Approaches to improving performance: distribute with Queue system, provide an alternative way to calculate likelihoods, or provide heterogenous parallel compute. Distribution already do-able (split by genomic regions) but not ideal since requires infrastructure. To improve HMM, can constrain work by removing unrealistic alignments prior to feeding to pair-HMM. Need `–graph-based-likelihoods` flag to make this work in GATK 2.8; provides a 4x improvement.

To parallelize better, have been focusing on 3 areas: AVX, GPU, FPGA. Started with C++ implementation; it is 10x better than GATK. Mauricio says C++ is better than Java; oops, GATK. These may eventually be available to GATK through JNI calls. AVX improvements look good and already present on most machines. Provides a 35x improvement over current Java GATK with 1 core. If you use AVX with 24-cores, can get a 720x improvement. Provides almost perfect scaling from 1 to 24 cores: promising good scalability for the future. AVX automatically included in next shipments of engine (post 2.8) and does not need additional flags.

GATK engine is not ready to leverage the increased parallelism. It uses synchronous traversal so is waiting for mappers/reducers in the GATK framework. Need to make the engine asynchronous.

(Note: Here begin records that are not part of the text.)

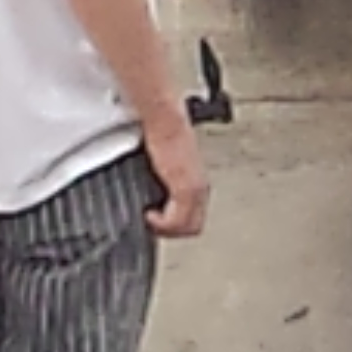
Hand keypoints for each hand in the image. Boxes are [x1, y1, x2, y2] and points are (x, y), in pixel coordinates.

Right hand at [142, 110, 211, 238]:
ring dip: (166, 230)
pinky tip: (150, 217)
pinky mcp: (186, 190)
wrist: (166, 121)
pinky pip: (177, 221)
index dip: (175, 224)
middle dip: (171, 230)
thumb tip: (154, 186)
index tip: (158, 220)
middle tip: (153, 226)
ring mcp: (196, 191)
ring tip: (150, 222)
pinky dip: (162, 225)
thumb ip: (166, 178)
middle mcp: (201, 189)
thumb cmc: (164, 134)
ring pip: (187, 227)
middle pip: (193, 226)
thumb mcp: (167, 163)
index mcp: (198, 182)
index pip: (194, 216)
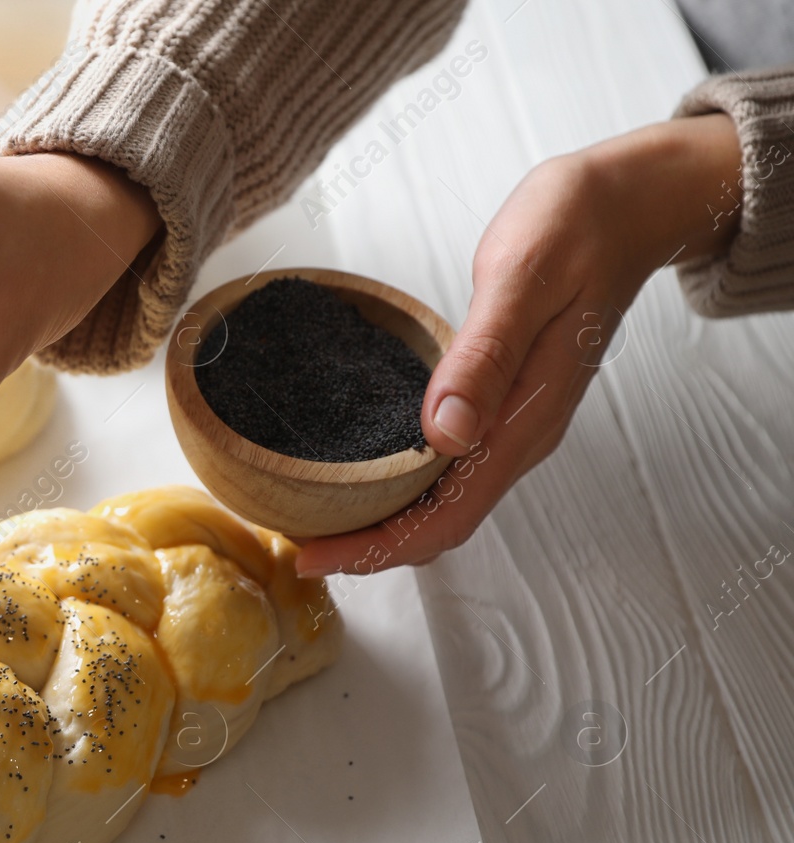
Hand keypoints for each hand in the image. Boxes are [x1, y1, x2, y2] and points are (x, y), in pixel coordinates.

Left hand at [294, 113, 741, 577]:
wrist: (626, 207)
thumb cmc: (574, 230)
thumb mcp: (522, 279)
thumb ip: (485, 357)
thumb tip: (446, 432)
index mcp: (525, 420)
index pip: (447, 517)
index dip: (377, 547)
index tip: (313, 556)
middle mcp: (520, 435)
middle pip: (439, 523)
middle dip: (368, 547)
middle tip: (295, 548)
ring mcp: (513, 423)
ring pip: (442, 501)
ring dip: (380, 522)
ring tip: (313, 521)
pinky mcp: (502, 403)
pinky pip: (447, 467)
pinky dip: (398, 484)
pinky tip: (357, 471)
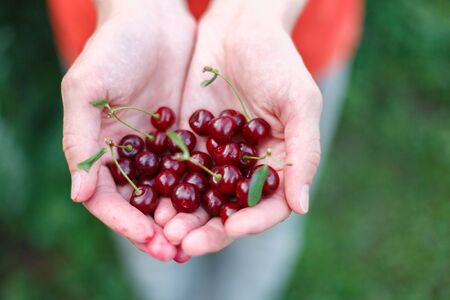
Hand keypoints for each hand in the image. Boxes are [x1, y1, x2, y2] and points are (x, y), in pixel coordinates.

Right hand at [61, 0, 194, 260]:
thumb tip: (77, 195)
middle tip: (180, 250)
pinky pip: (195, 169)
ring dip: (183, 217)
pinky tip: (219, 204)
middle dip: (159, 229)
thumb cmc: (113, 48)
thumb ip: (81, 141)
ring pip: (170, 193)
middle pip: (141, 204)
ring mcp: (159, 148)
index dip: (125, 222)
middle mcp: (129, 156)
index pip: (107, 199)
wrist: (153, 18)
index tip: (150, 237)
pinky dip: (204, 190)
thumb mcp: (87, 90)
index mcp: (99, 150)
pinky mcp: (187, 137)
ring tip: (201, 236)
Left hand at [161, 0, 321, 255]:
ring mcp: (218, 158)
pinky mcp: (190, 143)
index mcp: (279, 164)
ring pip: (202, 199)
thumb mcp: (298, 102)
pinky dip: (167, 190)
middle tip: (185, 243)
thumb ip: (303, 153)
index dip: (253, 222)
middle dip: (209, 231)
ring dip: (184, 217)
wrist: (237, 27)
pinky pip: (178, 173)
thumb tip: (302, 207)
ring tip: (165, 228)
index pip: (270, 206)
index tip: (231, 229)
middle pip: (231, 212)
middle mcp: (248, 169)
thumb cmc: (277, 60)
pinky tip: (152, 201)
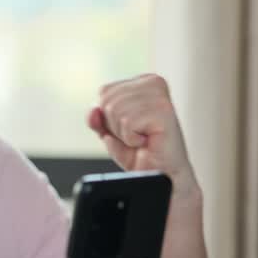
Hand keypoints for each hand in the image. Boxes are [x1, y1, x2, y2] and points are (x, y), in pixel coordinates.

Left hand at [88, 74, 197, 199]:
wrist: (163, 176)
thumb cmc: (143, 154)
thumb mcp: (111, 133)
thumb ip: (98, 119)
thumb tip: (93, 111)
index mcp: (143, 81)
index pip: (104, 92)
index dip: (108, 118)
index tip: (131, 129)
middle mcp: (153, 82)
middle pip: (107, 100)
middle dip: (115, 126)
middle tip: (137, 136)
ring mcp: (160, 95)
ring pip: (115, 110)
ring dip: (124, 134)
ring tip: (143, 139)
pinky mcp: (164, 111)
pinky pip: (127, 123)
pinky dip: (132, 139)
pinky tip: (148, 141)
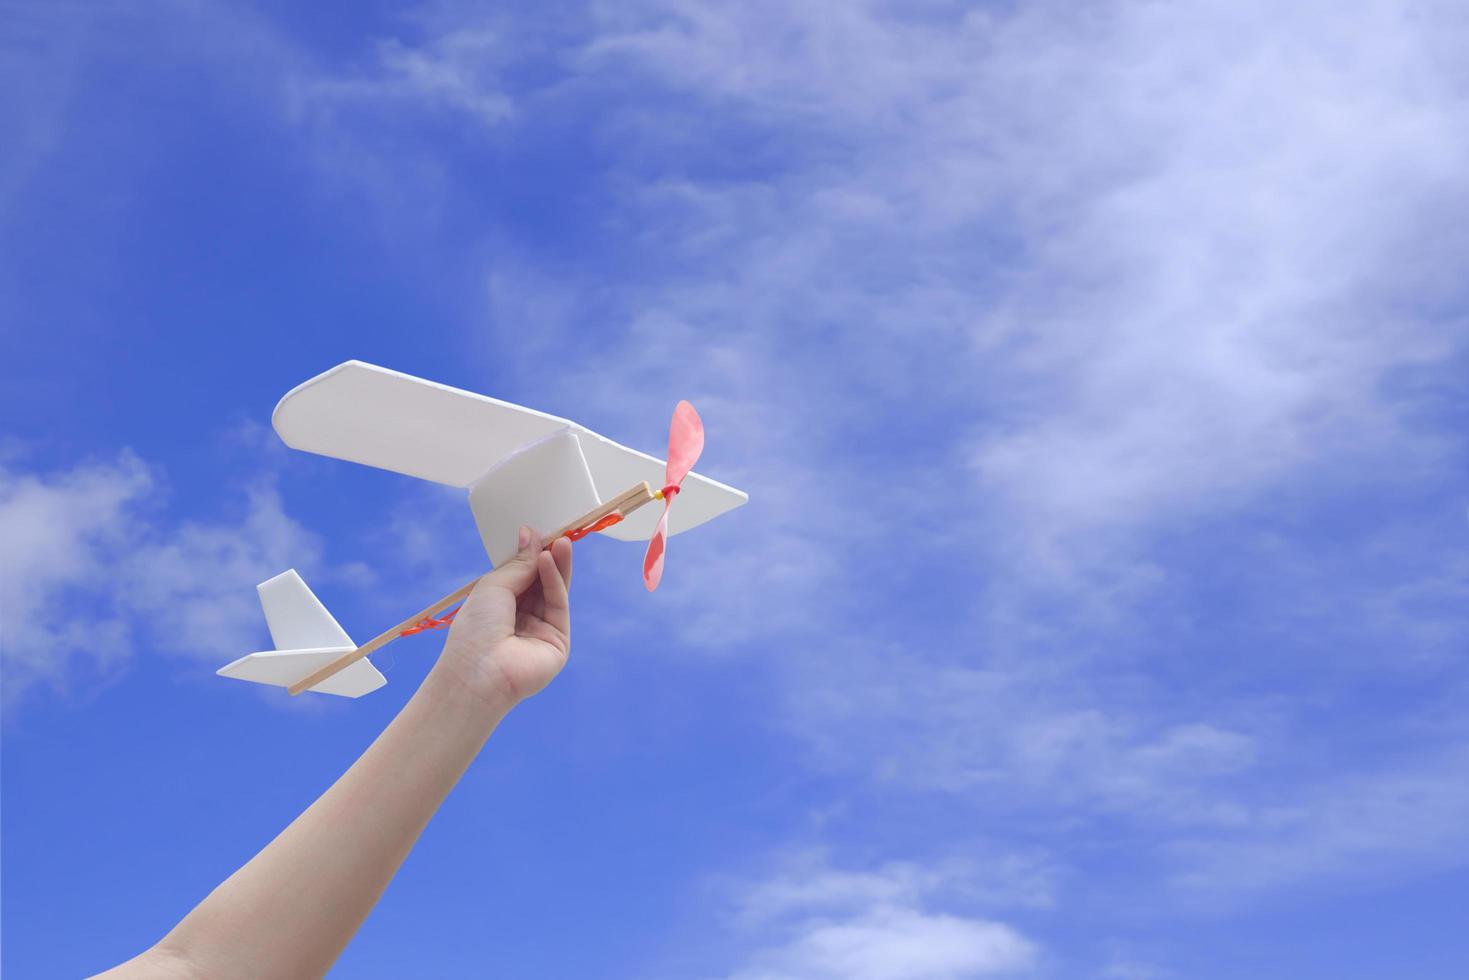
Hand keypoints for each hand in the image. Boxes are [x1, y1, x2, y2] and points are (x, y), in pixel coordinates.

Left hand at [436, 526, 572, 706]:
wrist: (479, 672)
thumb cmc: (475, 629)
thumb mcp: (493, 586)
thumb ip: (519, 564)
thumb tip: (532, 537)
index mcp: (499, 608)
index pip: (520, 577)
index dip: (529, 556)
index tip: (535, 533)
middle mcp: (520, 619)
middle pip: (540, 583)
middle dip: (548, 557)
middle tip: (557, 534)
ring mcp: (540, 630)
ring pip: (554, 591)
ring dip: (557, 565)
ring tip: (562, 542)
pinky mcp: (558, 640)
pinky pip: (558, 604)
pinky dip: (555, 581)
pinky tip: (549, 561)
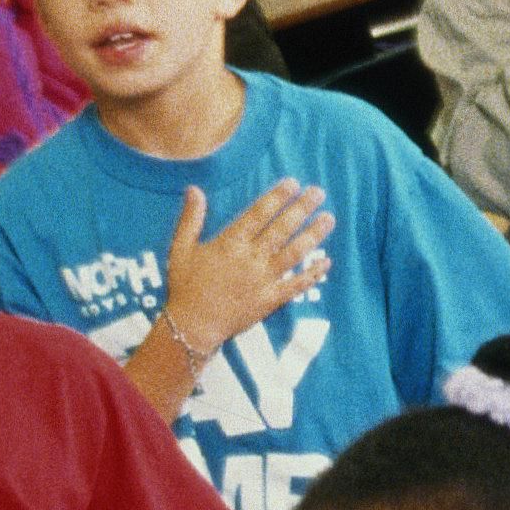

Parallelizing and Optimizing Genomic Codes

Clay Breshears – Intel

Working on intel specific optimizations for bwa, hmmer, blast, velvet, abyess and bowtie. Goal is to make individual applications faster and roll changes back into the open source tools. Nice way of giving back and improving existing tools while also being helpful to Intel by fitting better with their processors. For bwa sampe, improved 59 to 12 hours. Hope to also bring this to bwa mem. Changes were: using opemmp instead of pthreads, provided overlapped I/O and vectorization of critical loops. Overlapping I/O and computation improvement swaps buffers so have two threads switching I/O computation. Super nice approach.

HMMER optimizations: improved processing by 1.56x. BLAST got 4.5x improvement for blastn, to release in BLAST 2.2.29+ release. For velvet, provided a 10x memory reduction. The velour optimization that provides the improvement to velveth step is open source and available on GitHub. Awesome. ABySS improvements: identified initial improvement looking at assembler code in a baseToCode approach: 1.3x speed up with only structural changes. Can also split the data into 10 parts to get 4.2x speed up. Nice example of how thinking about a bottleneck identified a new idea for quick speed ups.

Worked on speeding up a RNA-seq pipeline at TGen: 1.8x speed-up on pipeline. For bowtie2 steps, can get 13x speedup with 32 threads and 18.4x using multiple cores.